**CONSIGNE A**: Dressez la liste de tous les titres de chansons cités dans le texte source sur l'enregistrement de l'album, dans leur ordre d'apparition.
**CONSIGNE B**: Rédigez la suite du texte source sur l'enregistrement de l'album, en reprenant juste après sa dernière phrase.

**TEXTE SOURCE**:
<<<<

Gillan capte l’esprit du moment. «C’était vide et froid et nu», chante-t-il sur «Smoke on the Water». Dans «Pictures of Home», il dit la solitude, les aigles et la neige. «L’hostilité refroidit mon corps», lâche-t-il loin de chez lui, entre les accords saccadés de l’orgue Hammond de Jon Lord. «Nous étions sous pression», affirme Glover. Dos au mur, le groupe est meilleur que jamais.
Les titres sont nerveux, joués avec les tripes. L’album s’ouvre sur «Highway Star». L’idée est née lorsqu’un journaliste demanda à l’ombrageux Blackmore comment on écrivait une chanson. Ce dernier trouva la question stupide, se saisit de sa gratte, répondit «Comme ça!» en jouant le premier accord qui lui traversait l’esprit. La trouvaille titilla Gillan. Voyant défiler la route à bord du «tour bus», il se dit: «Ça sonne comme une chanson de bagnoles.» «Nobody’s gonna take my car» ou «Personne ne me prendra ma voiture». L’album démarre pied au plancher sur cette phrase avec la puissance d’un bolide simulé par la basse de Glover. Avant de les rencontrer en studio en 1969, notre interlocuteur n’avait pas eu l’occasion de jouer avec des musiciens de ce niveau. «Je n’avais jamais entendu un batteur aussi fluide que Ian Paice. Jon et Ritchie étaient époustouflants.» L’intro de «Lazy» fait 4:20 sans la moindre parole. La totalité du disque dure 37:38, six titres sont achevés mais il reste encore un espace de 7 minutes à combler.

>>>>

**DONNÉES À EXAMINER**:
<<<<

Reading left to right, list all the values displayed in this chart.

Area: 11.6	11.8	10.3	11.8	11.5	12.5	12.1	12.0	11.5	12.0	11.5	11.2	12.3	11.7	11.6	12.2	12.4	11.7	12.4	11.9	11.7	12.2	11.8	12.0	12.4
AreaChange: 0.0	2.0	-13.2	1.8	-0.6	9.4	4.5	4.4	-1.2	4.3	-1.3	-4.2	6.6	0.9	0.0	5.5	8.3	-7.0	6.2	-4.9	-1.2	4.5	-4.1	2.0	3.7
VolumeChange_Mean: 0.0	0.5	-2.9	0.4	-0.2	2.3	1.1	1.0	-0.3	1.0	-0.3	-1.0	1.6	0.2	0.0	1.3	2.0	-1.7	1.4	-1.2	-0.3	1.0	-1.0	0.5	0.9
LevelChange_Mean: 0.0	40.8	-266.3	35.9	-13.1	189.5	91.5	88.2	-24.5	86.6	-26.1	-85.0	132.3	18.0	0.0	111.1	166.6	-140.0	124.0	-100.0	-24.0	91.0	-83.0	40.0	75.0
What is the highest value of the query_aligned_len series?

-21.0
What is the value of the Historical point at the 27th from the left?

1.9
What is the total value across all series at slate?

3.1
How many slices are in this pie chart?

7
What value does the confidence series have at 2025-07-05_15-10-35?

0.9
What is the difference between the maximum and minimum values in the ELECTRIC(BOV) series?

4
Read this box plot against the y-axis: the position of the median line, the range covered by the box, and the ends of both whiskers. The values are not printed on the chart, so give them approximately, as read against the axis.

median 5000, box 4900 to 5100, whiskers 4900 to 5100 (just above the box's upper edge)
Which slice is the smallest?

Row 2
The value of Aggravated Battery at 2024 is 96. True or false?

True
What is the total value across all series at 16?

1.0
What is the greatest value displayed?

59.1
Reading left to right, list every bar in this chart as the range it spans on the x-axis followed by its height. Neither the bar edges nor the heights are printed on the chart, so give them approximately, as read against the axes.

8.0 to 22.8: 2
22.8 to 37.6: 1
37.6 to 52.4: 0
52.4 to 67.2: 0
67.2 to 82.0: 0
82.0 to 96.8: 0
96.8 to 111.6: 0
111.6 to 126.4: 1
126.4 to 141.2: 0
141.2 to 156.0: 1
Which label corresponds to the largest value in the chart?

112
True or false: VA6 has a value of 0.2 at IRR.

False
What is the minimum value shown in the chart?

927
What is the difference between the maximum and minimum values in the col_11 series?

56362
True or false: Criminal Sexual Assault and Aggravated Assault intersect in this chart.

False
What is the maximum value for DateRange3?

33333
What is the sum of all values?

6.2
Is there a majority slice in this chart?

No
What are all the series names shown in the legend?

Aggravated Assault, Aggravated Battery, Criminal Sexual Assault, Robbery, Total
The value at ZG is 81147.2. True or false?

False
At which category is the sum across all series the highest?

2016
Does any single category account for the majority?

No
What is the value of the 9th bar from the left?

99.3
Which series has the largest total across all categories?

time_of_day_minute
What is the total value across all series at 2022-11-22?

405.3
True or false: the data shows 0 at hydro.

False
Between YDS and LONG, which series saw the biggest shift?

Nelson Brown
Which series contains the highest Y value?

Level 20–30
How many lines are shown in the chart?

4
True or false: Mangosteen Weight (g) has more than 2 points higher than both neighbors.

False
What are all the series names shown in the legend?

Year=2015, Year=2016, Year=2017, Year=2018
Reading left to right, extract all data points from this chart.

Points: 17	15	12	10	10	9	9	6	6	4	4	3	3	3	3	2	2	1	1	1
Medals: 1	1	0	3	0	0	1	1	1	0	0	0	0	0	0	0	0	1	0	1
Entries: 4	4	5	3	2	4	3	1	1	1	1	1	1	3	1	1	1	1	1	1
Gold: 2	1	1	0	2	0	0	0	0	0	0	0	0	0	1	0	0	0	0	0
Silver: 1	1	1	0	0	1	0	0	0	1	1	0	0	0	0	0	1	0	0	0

>>>>

**ZONE DE RÉPONSE A**:
«Smoke on the Water»
«Pictures of Home»
«Highway Star»
«Lazy»

**ZONE DE RÉPONSE B**:
A Montreux le 8 juillet face au lac
Deep Purple écarte «When a Blind Man Cries» et exhume les 5:40 de «Track 1», devenu «Smoke on the Water». L’album terminé est publié le 25 mars 1972. Il se classe No 1 (GB) et No 8 (USA). Le groupe a choisi de mettre en avant le single «Never Before». La maison de disques désirait un nouveau single carré. Une erreur vite oubliée. Ce titre psyché-pop a été surclassé par «Smoke on the Water», véritable hymne rock dont le riff répété ad nauseam deviendra le motif chéri de générations d’apprentis guitaristes. Le 8 juillet prochain, plus d’un demi-siècle après sa sortie, il va électriser le public montreusien venu célébrer Deep Purple. L’occasion de rendre hommage à un morceau et à un groupe d’anthologie. Un moment d’histoire écrit un soir de décembre 1971 à quelques mètres de là.